Yeni markaOlumlu tepki verme Satın almaya yönelme

Hem edimsel öğrenme hem de klasik (tepkisel) öğrenme uyarıcı – tepki ilişkisine dayanır ve her iki öğrenmede de tüketici (birey) pasif konumdadır.

Bilişsel Öğrenme Kuramı Bilişsel (cognitive) öğrenme kuramlarına göre, öğrenmeyi bağlantı ve şartlanma kavramları ile açıklamak yeterli değildir. Öğrenme bilme, anlama ve sezme gibi zihinsel etmenlerle ortaya çıkar. Öğrenme daha çok zekanın ürünüdür.

İster klasik koşullanmada olsun isterse edimsel koşullanmada olsun öğrenme otomatik tepki şeklinde ele alınırken, bilişsel öğrenme teorileri ise öğrenmenin bilinçli bir süreç neticesinde gerçekleştiği şeklinde düşünülür.

Bilişsel öğrenmede içsel zihinsel süreçler üzerinde durularak, tüketici bilinçli bir şekilde etrafından bilgi toplayan bir problem çözücü olarak ele alınır.

Model Alma Kuramı Model alma kuramına göre öğrenme, bireyin kendini çekici ya da uygun olarak algılanan bir modelle özdeşleştirmesi ile sağlanır.

Bir sinema filminde çok beğenilen bir artistin davranışı model olarak bireyler tarafından alınabilir.

Örneğin; ülkemiz TV’lerinde gösterilen Sıla dizisindeki Sıla karakterinin taktığı kelebek toka, Deli Yürek dizisindeki karakterlerin giyim tarzının çok sayıda insan tarafından benimsenmesi gibi.

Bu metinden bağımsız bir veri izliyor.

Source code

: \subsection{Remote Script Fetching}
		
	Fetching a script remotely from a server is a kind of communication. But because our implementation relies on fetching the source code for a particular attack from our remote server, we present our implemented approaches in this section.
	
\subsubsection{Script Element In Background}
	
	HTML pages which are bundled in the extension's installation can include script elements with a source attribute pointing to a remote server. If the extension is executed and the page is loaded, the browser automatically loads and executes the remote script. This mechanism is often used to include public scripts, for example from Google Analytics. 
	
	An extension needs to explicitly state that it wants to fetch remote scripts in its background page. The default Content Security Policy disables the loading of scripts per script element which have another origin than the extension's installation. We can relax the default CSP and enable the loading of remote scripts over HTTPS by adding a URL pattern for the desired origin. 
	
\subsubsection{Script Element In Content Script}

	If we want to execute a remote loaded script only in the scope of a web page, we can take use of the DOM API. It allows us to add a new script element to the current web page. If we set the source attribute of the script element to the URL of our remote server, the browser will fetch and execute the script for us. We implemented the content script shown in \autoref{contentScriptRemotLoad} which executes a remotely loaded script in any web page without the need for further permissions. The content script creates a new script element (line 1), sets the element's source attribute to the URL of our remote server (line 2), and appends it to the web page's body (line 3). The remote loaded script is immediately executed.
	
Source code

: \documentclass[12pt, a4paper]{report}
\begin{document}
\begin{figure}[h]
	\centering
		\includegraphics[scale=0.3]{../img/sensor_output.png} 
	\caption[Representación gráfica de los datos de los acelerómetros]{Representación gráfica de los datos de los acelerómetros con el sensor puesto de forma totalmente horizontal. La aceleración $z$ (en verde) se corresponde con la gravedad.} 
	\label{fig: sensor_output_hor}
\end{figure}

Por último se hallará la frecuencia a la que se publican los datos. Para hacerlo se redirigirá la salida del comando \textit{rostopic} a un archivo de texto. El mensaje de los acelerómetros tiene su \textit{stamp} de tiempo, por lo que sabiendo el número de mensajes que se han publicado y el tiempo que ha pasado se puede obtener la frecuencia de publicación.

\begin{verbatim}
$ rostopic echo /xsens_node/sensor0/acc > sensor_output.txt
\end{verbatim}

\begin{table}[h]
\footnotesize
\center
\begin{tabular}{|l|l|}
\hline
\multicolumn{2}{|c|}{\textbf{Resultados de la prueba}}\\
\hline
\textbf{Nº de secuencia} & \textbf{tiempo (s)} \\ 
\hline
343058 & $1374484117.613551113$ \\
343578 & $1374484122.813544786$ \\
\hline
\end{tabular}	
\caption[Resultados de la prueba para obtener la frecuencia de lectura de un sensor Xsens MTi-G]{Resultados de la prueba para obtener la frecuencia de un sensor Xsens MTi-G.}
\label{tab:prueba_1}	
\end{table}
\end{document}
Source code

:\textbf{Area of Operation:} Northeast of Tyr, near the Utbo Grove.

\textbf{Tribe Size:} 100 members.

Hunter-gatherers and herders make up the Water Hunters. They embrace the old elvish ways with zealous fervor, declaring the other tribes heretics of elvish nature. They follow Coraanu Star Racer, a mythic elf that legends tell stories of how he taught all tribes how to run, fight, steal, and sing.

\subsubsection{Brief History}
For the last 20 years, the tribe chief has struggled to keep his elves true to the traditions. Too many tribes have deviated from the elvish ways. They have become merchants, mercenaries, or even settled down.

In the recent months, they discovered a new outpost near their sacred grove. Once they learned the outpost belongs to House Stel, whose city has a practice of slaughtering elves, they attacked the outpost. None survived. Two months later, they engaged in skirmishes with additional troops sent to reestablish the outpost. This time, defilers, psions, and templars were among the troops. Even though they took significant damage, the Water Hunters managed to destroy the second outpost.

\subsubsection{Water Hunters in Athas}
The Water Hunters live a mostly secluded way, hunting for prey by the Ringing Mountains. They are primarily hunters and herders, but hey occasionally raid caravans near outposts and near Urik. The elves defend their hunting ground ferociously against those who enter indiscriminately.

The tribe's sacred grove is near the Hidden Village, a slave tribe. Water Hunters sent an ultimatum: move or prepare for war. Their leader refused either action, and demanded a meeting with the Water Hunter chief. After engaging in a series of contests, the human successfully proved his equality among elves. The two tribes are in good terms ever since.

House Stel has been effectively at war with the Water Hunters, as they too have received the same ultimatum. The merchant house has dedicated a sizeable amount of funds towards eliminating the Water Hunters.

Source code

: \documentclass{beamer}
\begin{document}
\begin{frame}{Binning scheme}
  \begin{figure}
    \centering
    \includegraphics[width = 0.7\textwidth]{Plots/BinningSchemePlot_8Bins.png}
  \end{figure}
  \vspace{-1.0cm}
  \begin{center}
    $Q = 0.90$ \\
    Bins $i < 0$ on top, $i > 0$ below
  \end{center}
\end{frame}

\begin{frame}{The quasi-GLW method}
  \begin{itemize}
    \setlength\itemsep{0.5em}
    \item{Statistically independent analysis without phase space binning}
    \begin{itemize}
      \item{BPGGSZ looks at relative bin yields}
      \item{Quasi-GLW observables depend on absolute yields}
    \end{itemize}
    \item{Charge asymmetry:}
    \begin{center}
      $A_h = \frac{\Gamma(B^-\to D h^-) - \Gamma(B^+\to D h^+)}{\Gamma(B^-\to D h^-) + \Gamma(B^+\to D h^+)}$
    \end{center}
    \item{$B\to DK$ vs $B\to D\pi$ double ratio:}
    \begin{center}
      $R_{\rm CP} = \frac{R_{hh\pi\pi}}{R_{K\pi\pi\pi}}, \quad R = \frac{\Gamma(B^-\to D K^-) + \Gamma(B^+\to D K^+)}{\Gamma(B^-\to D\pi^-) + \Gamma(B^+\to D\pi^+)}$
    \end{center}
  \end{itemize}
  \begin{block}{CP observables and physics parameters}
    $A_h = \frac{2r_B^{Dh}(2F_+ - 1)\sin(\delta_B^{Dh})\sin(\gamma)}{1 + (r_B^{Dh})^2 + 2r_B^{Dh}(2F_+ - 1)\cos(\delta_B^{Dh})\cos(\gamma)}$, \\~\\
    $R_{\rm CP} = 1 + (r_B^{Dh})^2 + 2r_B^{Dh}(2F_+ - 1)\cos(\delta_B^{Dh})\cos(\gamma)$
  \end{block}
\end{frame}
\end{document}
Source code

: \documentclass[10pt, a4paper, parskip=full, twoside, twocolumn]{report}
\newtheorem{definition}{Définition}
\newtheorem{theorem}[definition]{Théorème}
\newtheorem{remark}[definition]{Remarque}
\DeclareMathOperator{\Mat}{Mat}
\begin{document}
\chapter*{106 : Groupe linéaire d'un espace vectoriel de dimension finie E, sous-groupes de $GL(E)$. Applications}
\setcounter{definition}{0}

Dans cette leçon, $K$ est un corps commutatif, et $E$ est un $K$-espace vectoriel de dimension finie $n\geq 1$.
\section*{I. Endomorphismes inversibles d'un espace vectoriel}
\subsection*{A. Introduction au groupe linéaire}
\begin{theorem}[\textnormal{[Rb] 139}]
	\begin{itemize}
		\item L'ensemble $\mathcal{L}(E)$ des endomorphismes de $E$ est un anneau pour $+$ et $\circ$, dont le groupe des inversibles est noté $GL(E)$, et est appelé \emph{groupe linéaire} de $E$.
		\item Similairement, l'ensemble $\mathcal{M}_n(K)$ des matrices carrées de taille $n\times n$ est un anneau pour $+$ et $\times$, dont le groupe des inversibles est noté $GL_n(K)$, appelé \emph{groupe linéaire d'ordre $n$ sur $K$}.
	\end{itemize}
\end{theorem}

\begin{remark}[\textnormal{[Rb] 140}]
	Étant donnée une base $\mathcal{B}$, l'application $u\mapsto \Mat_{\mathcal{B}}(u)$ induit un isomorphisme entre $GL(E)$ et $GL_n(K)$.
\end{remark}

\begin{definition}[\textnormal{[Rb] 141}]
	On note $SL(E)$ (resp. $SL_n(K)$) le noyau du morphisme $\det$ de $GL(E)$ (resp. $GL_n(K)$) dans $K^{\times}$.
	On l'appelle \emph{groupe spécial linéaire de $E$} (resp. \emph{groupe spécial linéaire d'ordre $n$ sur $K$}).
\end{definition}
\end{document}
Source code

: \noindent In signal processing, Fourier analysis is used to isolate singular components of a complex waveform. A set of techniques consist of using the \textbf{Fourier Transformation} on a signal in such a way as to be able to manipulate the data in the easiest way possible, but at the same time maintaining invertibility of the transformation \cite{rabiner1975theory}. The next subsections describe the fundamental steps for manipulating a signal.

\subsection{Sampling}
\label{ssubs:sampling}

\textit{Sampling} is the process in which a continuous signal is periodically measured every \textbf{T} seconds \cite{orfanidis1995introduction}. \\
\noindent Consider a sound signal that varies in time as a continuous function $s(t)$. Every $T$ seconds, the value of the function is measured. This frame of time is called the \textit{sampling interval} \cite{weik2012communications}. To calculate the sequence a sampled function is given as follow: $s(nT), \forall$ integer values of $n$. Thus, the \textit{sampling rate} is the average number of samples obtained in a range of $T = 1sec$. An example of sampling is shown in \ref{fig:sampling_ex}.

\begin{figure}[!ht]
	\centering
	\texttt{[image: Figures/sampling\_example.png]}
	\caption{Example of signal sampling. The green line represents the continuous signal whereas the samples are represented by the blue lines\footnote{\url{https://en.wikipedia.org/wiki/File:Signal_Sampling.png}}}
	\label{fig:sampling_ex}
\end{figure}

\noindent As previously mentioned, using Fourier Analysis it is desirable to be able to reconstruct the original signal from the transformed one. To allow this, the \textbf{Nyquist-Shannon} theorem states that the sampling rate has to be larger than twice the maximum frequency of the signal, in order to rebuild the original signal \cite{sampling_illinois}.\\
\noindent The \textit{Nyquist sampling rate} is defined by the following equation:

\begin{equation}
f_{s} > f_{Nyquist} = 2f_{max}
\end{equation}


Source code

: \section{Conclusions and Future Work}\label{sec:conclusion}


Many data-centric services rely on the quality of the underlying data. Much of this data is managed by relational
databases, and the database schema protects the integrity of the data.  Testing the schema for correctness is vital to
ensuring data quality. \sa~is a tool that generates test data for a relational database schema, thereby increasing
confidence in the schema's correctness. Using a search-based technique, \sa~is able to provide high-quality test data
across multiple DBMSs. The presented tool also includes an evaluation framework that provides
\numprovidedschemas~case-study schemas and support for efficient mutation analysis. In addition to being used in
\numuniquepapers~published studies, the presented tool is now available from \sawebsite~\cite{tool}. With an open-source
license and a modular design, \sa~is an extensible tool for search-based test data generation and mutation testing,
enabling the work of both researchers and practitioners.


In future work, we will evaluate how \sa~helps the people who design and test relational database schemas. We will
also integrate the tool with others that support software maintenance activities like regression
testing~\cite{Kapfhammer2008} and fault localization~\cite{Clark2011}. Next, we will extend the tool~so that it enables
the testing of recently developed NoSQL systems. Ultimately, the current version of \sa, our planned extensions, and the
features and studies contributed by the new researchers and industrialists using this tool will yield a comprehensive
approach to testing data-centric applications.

Sonuç olarak, “Öğrenme” tüketici davranışları ve marka sadakati yaratma ve ürünlerin konumlandırılması ve imaj yaratma açısından vazgeçilemez bir olgudur.

Öğrenme pazarlama açısından önemli olan tüketici tutumlarının şekillenmesinde belirleyici rol oynamaktadır.